Coming out of 8th grade, I had already fostered a passion for reading. My best friends and I were serial readers who constantly interchanged book suggestions. Daily conversations were like our very own book club. As I entered high school, my love for reading only continued.
1. I discovered the library. That sounds pretty elementary, but before 9th grade I had gone to a country school. We had a library, sure. That library was in our basement and often had out of date books (which of course I still read).
When I came to high school, I was hit with a double whammy. The school and public library. Oh, sweet sweet heaven.
Between classes, I would drop by the library and pick myself out a book. If I had finished my reading list over the weekend, I would walk the few blocks to the Chadron Public Library to hold me over (I lived 9 miles out of town before my parents divorce). The public library saved my life during breaks. Over Christmas break, I would stock up on my reading selection. I could spend hours perusing the shelves, scanning covers and searching for new authors. The libraries were my haven.
2. Parts of me are ashamed, and parts of me will yell it from the mountaintops: I am a Twilight fan. I don’t know if the word “fan” covers it. I was a member of the Twilight lexicon (an online discussion board of the book). When I finally had Breaking Dawn in my hands, I put off reading it for two days because I needed time to mourn the loss of my favorite series.
I was so engaged in Bella Swan’s world. Reading took me to a place of complete love, excitement, and suspense. I spent my free time discussing Bella’s future as a possible vampire and casting my vote for Team Jacob and Team Edward (Team Edward always). I took my passion for the book outside of the pages. I wanted to become engaged with others. I googled, argued, and discussed. Twilight pushed me from an intrinsic reader, to someone willing to share on a larger scale.
3. My freshman year, I had a teacher do something I hadn’t experienced since elementary school. She read The Hunger Games aloud to the class.
Every day, I would come into class ravenous for the next chapter or two. Her voice painted the story in front of my eyes. Katniss was on the train to the capital, she was cradling Peeta, the wolf mutts had just been released. I hung on every letter, word, and line.
When the chapter would come to a close, we would beg for her to keep going. On the best of days, she would cave in to our demands.
I woke up in the morning, practically bouncing at the idea that soon I would find out the fate of Katniss. I was so hungry for the book, and it was an incredible feeling.
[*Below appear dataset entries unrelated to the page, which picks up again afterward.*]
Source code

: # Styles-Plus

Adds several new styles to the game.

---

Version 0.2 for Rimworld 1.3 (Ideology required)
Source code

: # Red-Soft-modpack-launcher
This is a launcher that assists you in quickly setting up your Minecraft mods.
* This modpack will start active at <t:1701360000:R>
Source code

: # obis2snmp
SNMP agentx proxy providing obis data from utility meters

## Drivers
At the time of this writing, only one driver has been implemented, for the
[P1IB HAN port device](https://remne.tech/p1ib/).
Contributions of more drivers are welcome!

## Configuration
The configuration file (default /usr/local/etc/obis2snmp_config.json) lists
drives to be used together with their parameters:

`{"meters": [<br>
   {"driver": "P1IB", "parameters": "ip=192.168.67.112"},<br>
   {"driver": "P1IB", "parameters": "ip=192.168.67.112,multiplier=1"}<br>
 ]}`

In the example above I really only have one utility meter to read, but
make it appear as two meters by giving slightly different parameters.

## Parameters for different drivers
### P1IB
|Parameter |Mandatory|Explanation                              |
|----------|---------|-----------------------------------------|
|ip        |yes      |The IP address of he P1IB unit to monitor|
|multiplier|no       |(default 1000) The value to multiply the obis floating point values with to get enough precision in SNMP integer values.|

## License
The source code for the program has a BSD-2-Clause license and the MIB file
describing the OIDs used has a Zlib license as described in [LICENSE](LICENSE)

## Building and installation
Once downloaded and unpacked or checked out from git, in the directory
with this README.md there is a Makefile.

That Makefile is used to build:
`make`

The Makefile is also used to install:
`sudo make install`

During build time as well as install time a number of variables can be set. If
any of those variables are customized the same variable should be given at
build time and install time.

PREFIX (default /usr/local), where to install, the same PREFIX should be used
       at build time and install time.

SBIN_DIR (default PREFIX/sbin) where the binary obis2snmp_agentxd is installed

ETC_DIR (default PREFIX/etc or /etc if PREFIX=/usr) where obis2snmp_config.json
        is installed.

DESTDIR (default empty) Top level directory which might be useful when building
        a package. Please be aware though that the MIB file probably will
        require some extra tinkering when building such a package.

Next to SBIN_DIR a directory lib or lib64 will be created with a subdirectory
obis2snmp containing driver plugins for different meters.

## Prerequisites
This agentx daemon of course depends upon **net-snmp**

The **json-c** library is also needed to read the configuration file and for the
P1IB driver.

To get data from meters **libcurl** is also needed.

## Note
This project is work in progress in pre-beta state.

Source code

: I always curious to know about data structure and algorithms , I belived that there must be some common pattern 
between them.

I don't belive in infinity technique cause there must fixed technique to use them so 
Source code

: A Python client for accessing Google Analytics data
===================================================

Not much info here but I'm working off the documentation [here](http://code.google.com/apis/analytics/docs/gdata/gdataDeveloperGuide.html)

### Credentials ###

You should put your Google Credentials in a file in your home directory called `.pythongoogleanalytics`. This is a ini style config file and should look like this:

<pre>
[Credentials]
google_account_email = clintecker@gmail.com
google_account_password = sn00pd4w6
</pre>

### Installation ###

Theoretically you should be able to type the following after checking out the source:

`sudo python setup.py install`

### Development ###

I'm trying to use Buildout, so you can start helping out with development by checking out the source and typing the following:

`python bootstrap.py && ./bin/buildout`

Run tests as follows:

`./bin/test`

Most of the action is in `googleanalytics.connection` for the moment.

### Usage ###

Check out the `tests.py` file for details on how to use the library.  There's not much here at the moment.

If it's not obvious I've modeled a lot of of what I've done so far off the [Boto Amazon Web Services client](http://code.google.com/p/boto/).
Not only did this kindle my passion for reading, but it also showed me the passion I can foster in my own students.
4. For reasons still completely unknown to me, I decided I needed to read Gone with the Wind. Okay, I guess I know the reasons. They just still shock me.
Gone with the Wind was one of the thickest books in the library. It was a classic. It was a thick classic. I needed to inhale it. I picked the book up, and I found that I could not in fact inhale the book.
The language was so far elevated above my head. I had a hard time reading through the difficult writing. Instead of pushing through the book in a day, it was a week. Then two weeks. I was determined to finish, and I did. Three weeks later. I was so incredibly proud of myself, and I tried to sell Gone with the Wind to absolutely anyone who would listen.
The read was long and arduous. I spent so much time and effort trying to step into the world of Scarlett O’Hara. I stretched myself to finish a book above my abilities, and it was one of the proudest reading moments of my teen life. It was a doorway to step into new reading adventures.
5. My phone rang, and I picked it up after the first ring. Abby.
I heard the sobs immediately. “Oh no! So you’ve finished it then?”
I had recommended, actually demanded, that she read To Be Sung Underwater. The book had so deeply moved me, and I needed desperately for someone else to share in that. I was terrified that she would hate it–and there was a lot in it that she could hate.
After the tears and the “I knows” subsided, we begin to investigate Willy’s intentions and Judy’s future. That moment sticks out to me as my fondest reading memory. I remember the terror that she might hate what I found to be beautiful, and then the relief as she reaffirmed my feelings.
For me, reading is the experience of choosing to fall in love. Sharing is hoping that others will see it too.